Auditor says White Organic's ₹97 lakh profit is actually a ₹57 lakh loss
A qualified audit opinion turns a reported profit into a loss. The issue is a ₹2 crore loan from a stake exited five years ago that the company still won't provision for.
What's new
- Auditors gave a qualified opinion on White Organic's FY26 results for not provisioning a ₹201.91 lakh doubtful loan.
- Without the provision, the company's ₹97.56 lakh net profit becomes a ₹57.43 lakh net loss.
- Auditors also flagged a regulatory non-compliance: unpaid dividends from 1997-98 were never moved to the IEPF.
Why this matters
The auditor's qualification doesn't just adjust a number.
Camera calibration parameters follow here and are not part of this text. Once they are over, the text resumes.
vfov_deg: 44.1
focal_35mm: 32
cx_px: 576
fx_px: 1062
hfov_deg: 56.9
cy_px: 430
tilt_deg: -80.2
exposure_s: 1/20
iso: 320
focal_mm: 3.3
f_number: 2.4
It questions whether management's books reflect reality. For a company with a ₹15 crore market cap, a ₹2 crore doubtful loan is a material chunk of the balance sheet. The refusal to provision suggests the company either believes it can recover money from a stake it exited in 2021 or doesn't want to book the loss.
What we're watching
- Whether the company makes the provision in a restatement or continues to contest the auditor.
- Any regulatory action on the decades-old dividend non-compliance.
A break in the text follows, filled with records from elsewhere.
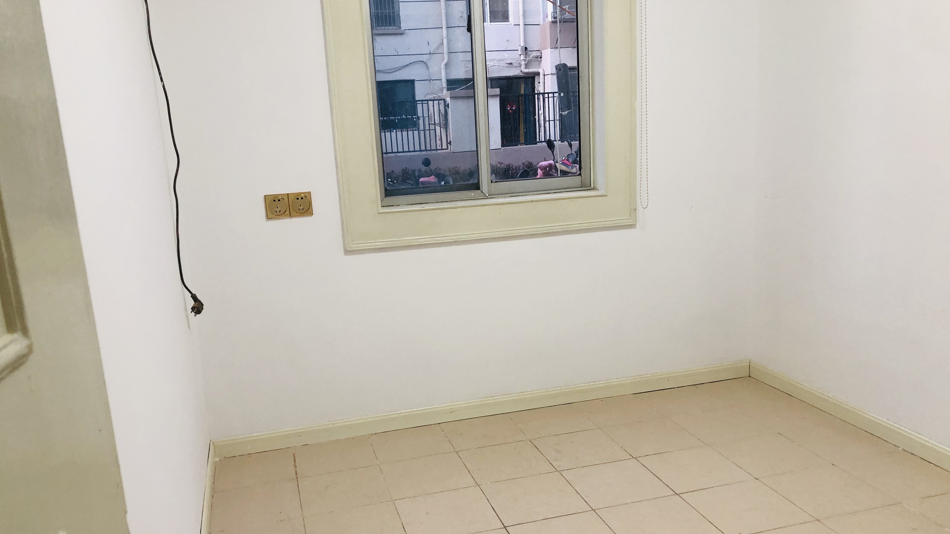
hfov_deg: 62.6
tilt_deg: -13.1
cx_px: 470
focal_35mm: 31
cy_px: 302
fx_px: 781
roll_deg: +3.4
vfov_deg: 37.7
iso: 40
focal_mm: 3.99
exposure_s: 1/20
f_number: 1.8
- How the restated loss figure affects the stock's valuation against its ₹15 crore market cap.
The full read
White Organic Agro reported a ₹97.56 lakh net profit for FY26. Its auditor says that's wrong. The core dispute is a ₹201.91 lakh doubtful loan tied to a Future Farms LLP stake the company exited in 2021. Management won't provision for it. The auditor says it must be written off. Do that, and the ₹97.56 lakh profit becomes a ₹57.43 lakh loss. For a company with a ₹15 crore market cap, that's a material swing. The filing also flags a separate compliance breach: unpaid dividends from 1997-98 were never sent to the IEPF. The auditor's qualification is not a suggestion. It's a formal declaration that the numbers as reported don't reflect the company's true financial position.
Questions answered
- What did the auditor qualify, and why?
- The auditor qualified the FY26 results because White Organic refused to provision for a ₹201.91 lakh doubtful loan related to a stake in Future Farms LLP. The company exited that stake in 2021, but still carries the loan on its books.
- How does the qualification change the bottom line?
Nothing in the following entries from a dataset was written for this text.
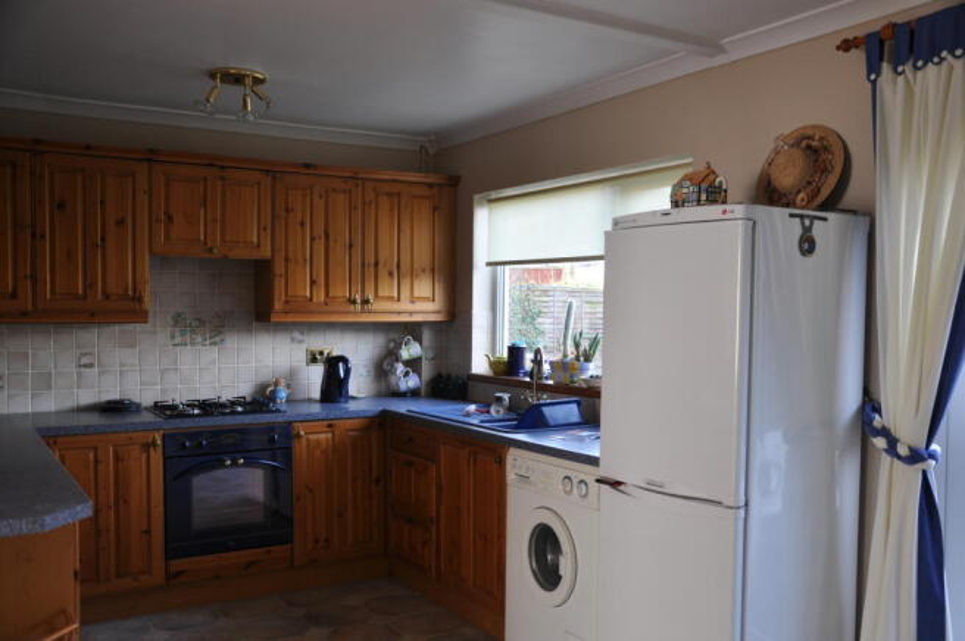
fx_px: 884
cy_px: 320
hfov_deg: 57.3
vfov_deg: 39.9
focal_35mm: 33
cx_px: 482
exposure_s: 1/40
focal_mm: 22
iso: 200
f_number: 3.8
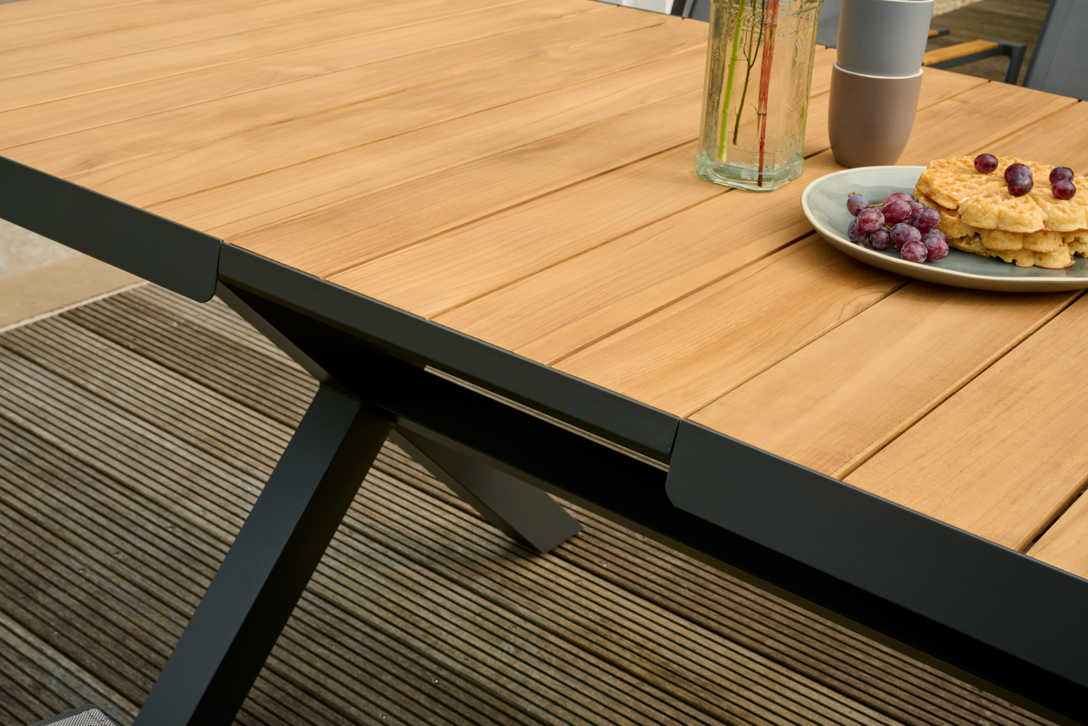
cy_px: 363
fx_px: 1420
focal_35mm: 47
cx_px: 544
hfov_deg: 41.9
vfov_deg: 28.6
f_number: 16
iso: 160
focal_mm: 47
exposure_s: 1/60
- If the provision were made, the company's reported annual net profit of ₹97.56 lakhs would become a net loss of ₹57.43 lakhs. The profit figure the board reported is, according to the auditor, an overstatement.
- What is the other compliance issue flagged?
- The auditor also noted that the company failed to transfer unpaid dividends from the 1997-98 financial year to the Investor Education and Protection Fund, a regulatory requirement.
- What does this mean for the company's reported value?
- For a firm with a market cap of ₹15 crores, a ₹201.91 lakh doubtful loan is material. The qualification raises questions about the true value of the company's assets and the reliability of its reported profits.